Bir diğer husus ulusal kalkınma meselesi. Ülkelerin kalkınma deneyimlerini incelerken bir konu açıkça öne çıkar. Bu da eğitim ve teknolojinin önemidir. Bunu başaramayan ülkeler esarete mahkumdur. İşte Atatürk aklın ve biliminin önünü açıp, Türk aydınlanması ve hümanizmini hayata geçirdiyse tarihimize bundan daha büyük bir katkı olamaz.
Bir arkadaşım şöyle bir eleştiri getirmişti Atatürk’e. Daha demokratik bir ülke kurabilirdi diye. Kanımca Atatürk çok zor koşullarda büyük işler yaptı. Yüzyıl öncesini eleştirmek kolay. Demokratik toplum kurmak o kadar basitse yüz senedir neden başarılı olunamıyor? Dolayısıyla olaylara bugünden bakıp fikir yürütmek kolay ama biraz insaflı olmak ve Atatürk’e hakkını teslim etmek gerekir kanımca.
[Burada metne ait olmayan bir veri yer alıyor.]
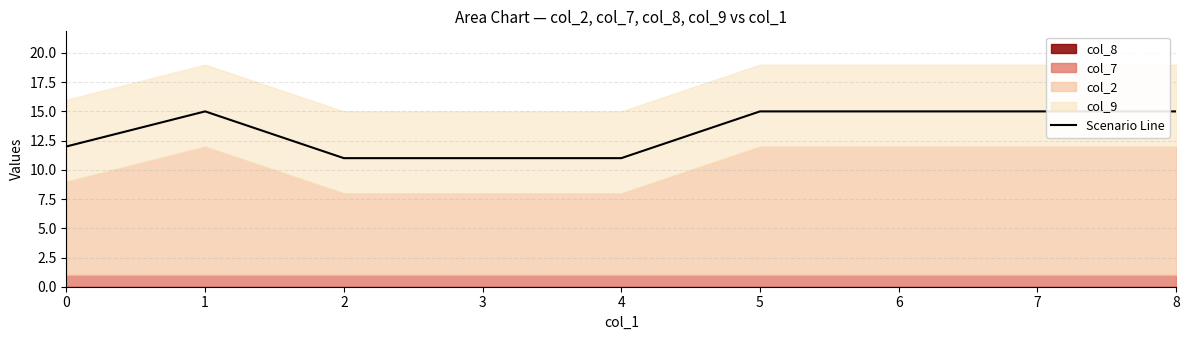

Approximately how many times larger is the value at 8 compared to 3?

1.4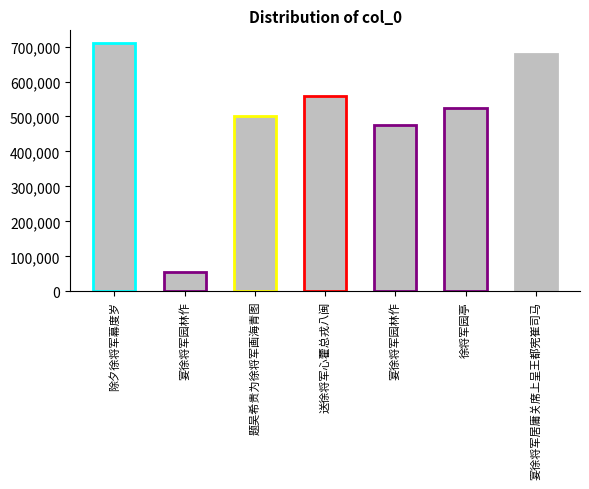

True or false: the data shows 501566 at 题吴希贵为徐将军画海青图.

True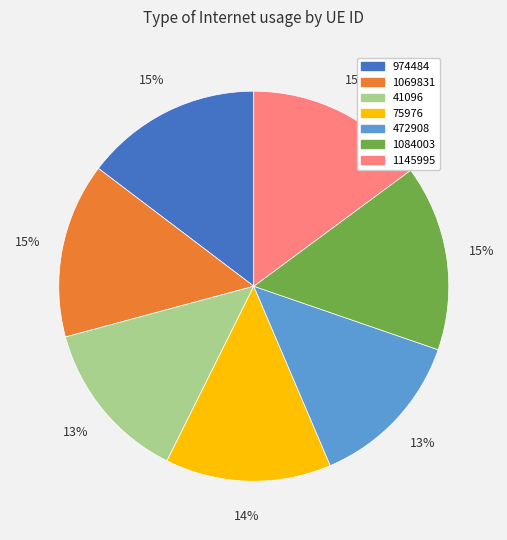

Is the sum of 1069831 and 1145995 greater than half?

No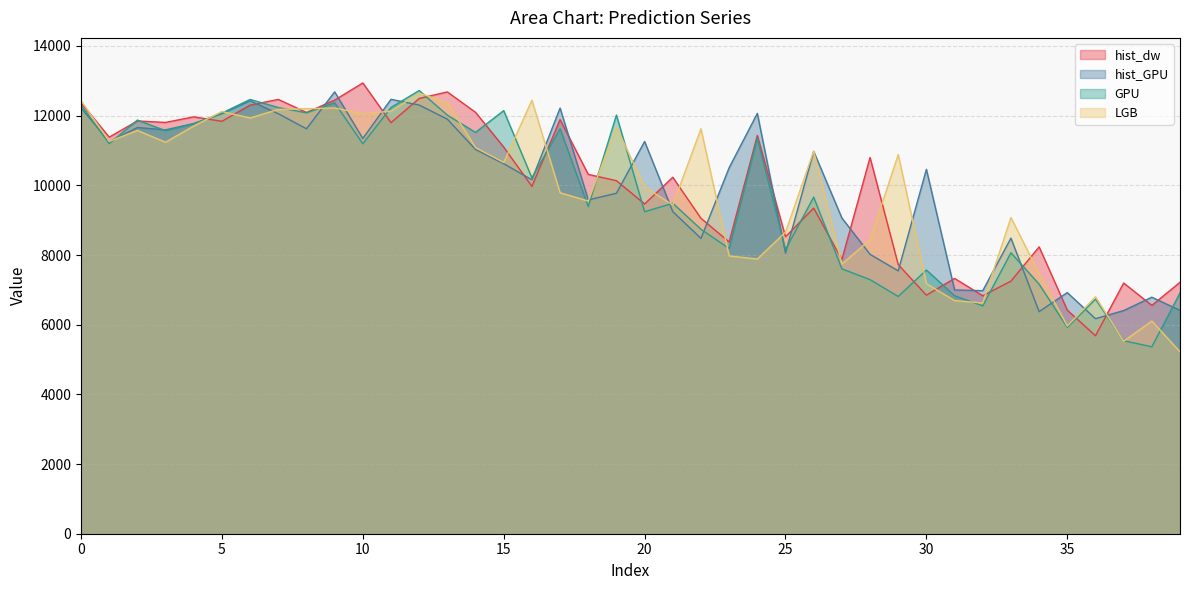

What is the sum of the hist_GPU values at 10 and 30?

21804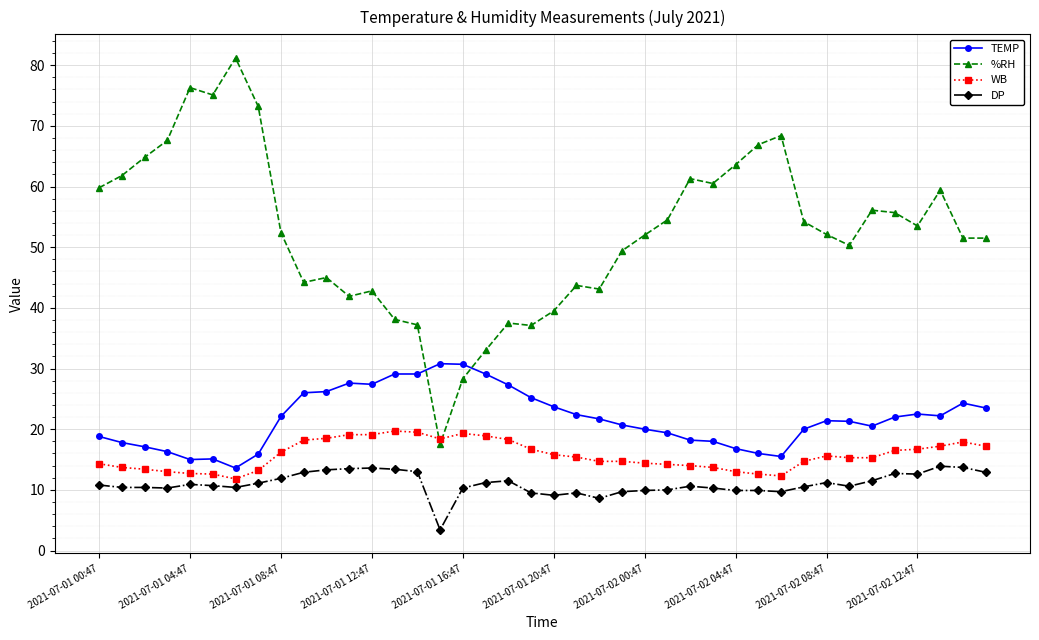

Which series has the largest range (max minus min)?

%RH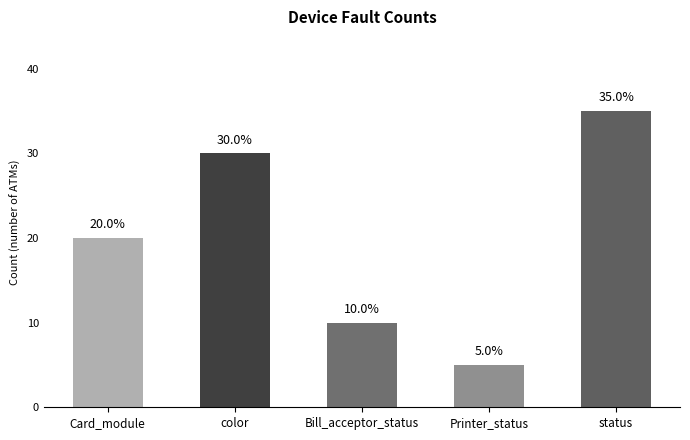

What is the maximum value shown in the chart?

35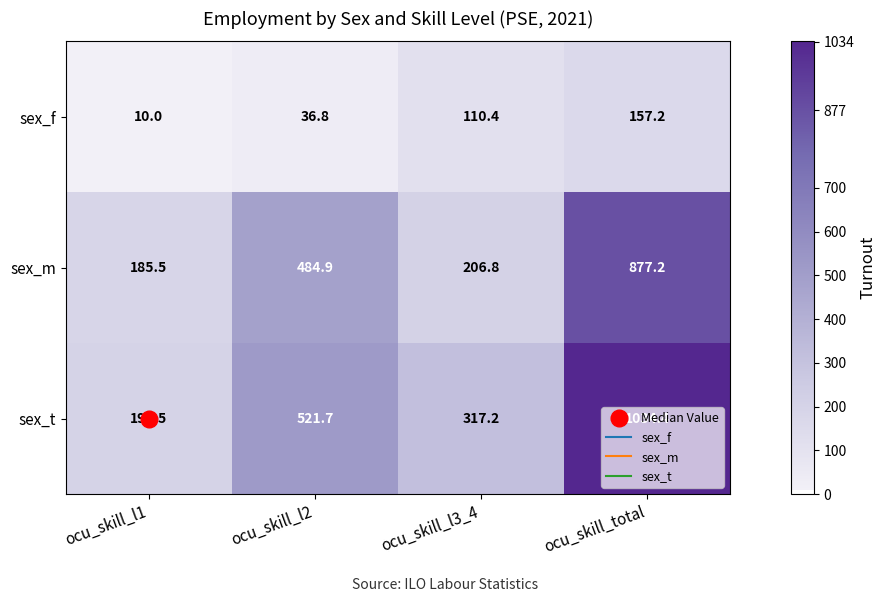

What is the average value of the sex_f series?

78.6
Netice itibarıyla Atatürk bu toprakların her bir ferdinin borçlu olduğu milli kahramandır. Devrimci bir Osmanlı bürokratı olarak, çağdaşlaşmanın Osmanlı’nın da esas gücü olduğunu bilerek, çöküş nedenlerini görmüş, Türk hümanizmi ve aydınlanmasını gerçek anlamda hayata geçirmiştir. Millet ideallerinin temsilcisi haline gelmiştir. İyi bir asker, iyi bir bürokrat, iyi bir politikacı olmasının yanı sıra tarih ve edebiyat bilgisine de sahip gerçek bir aydındır.